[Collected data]
►

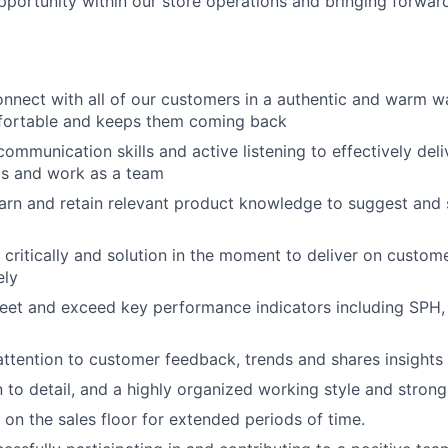
pportunity within our store operations and bringing forward
connect with all of our customers in a authentic and warm 
fortable and keeps them coming back
ommunication skills and active listening to effectively deli
s and work as a team
learn and retain relevant product knowledge to suggest and 
nk critically and solution in the moment to deliver on custo
ely
meet and exceed key performance indicators including SPH,
 attention to customer feedback, trends and shares insigh
 to detail, and a highly organized working style and strong 
 on the sales floor for extended periods of time.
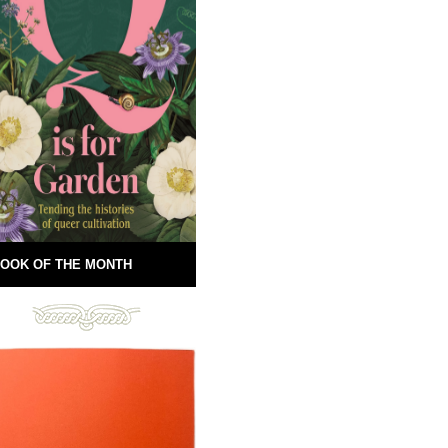
OOK OF THE MONTH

◄

EXERCISE GOAL. Rewrite the text of all the items with "team" swapped for "group" and every other part left the same. Leave the pictures out of your answer.

EXERCISE OUTPUT.
pportunity within our store operations and bringing forward
connect with all of our customers in a authentic and warm 
fortable and keeps them coming back
ommunication skills and active listening to effectively deli
s and work as a group
learn and retain relevant product knowledge to suggest and 
nk critically and solution in the moment to deliver on custo
ely
meet and exceed key performance indicators including SPH,
 attention to customer feedback, trends and shares insigh
 to detail, and a highly organized working style and strong 
 on the sales floor for extended periods of time.
OOK OF THE MONTH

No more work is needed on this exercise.